**Instruction a:**
Answer these questions about the corollary, one per line:
(i) In condition (2), what kind of map must F′ be?
(ii) Which proposition guarantees that G is n-categorical?
(iii) Which corollary allows the proof to assume that F is an isofibration?

$\Newextarrow{\xhookrightarrow}{10,10}{0x21AA}$
Corollary 4.8.8.23. Let $F: \operatorname{\mathcal{C}}\rightarrow \operatorname{\mathcal{D}}$ be a functor of $\infty $-categories. For every integer $n$, the following conditions are equivalent:
- $(1)$
The functor $F$ is essentially $n$-categorical.
- $(2)$
The functor $F$ factors as a composition $\operatorname{\mathcal{C}}\xrightarrow {F'} \operatorname{\mathcal{D}}' \xrightarrow {G} \operatorname{\mathcal{D}}$, where $F'$ is an equivalence of $\infty $-categories and $G$ is an $n$-categorical isofibration.
Proof.
The implication $(2) \Rightarrow (1)$ follows from Proposition 4.8.6.35 (together with Remark 4.8.5.18). To prove the converse, we may assume without loss of generality that $F$ is an isofibration (Corollary 4.5.2.23). In this case, the factorization $\operatorname{\mathcal{C}}\xrightarrow {F'} \mathrm{h}_{\mathit{\leq n}}\mathit{(\operatorname{\mathcal{C}}/\operatorname{\mathcal{D}})} \xrightarrow {G} \operatorname{\mathcal{D}}$ of Remark 4.8.8.15 has the desired properties: Proposition 4.8.8.22 guarantees that $F'$ is an equivalence of $\infty $-categories, Proposition 4.8.8.21 guarantees that $G$ is an isofibration, and Proposition 4.8.8.14 guarantees that $G$ is $n$-categorical.
$\square$

**Instruction b:**
Convert the lines of the records into a JSON list of strings, one string per line, leaving out blank lines. Begin at the line that contains "auteur chanteur réunissent leurs efforts" and stop after the last line of the records.

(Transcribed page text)

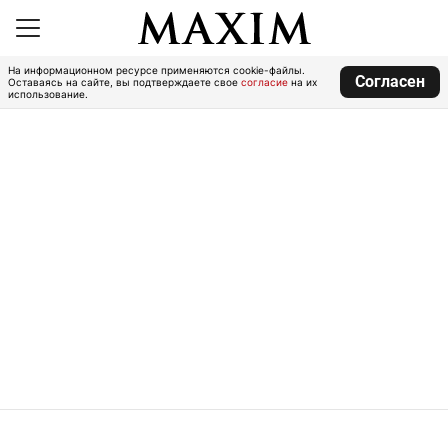
На информационном ресурсе применяются cookie-файлы.
Согласен
Оставаясь на сайте, вы подтверждаете свое
согласие
на их
использование.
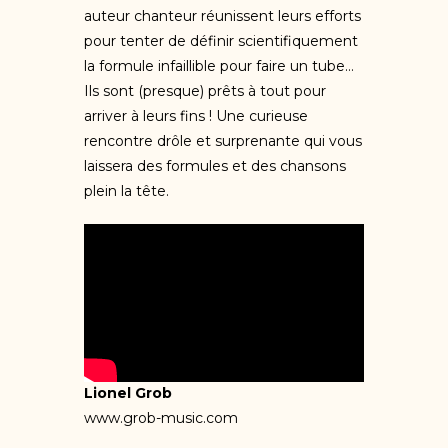
auteur chanteur réunissent leurs efforts
pour tenter de définir scientifiquement
la formule infaillible pour faire un tube…
Ils sont (presque) prêts à tout pour
arriver à leurs fins ! Une curieuse
rencontre drôle et surprenante qui vous
laissera des formules et des chansons
plein la tête.
Lionel Grob
www.grob-music.com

**Response area a:**
(i) An equivalence of ∞-categories.
(ii) Proposition 4.8.8.14.
(iii) Corollary 4.5.2.23.

**Response area b:**
[
  "auteur chanteur réunissent leurs efforts",
  "pour tenter de définir scientifiquement",
  "la formule infaillible pour faire un tube…",
  "Ils sont (presque) prêts à tout pour",
  "arriver à leurs fins ! Une curieuse",
  "rencontre drôle et surprenante qui vous",
  "laissera des formules et des chansons",
  "plein la tête.",
  "Lionel Grob",
  "www.grob-music.com"
]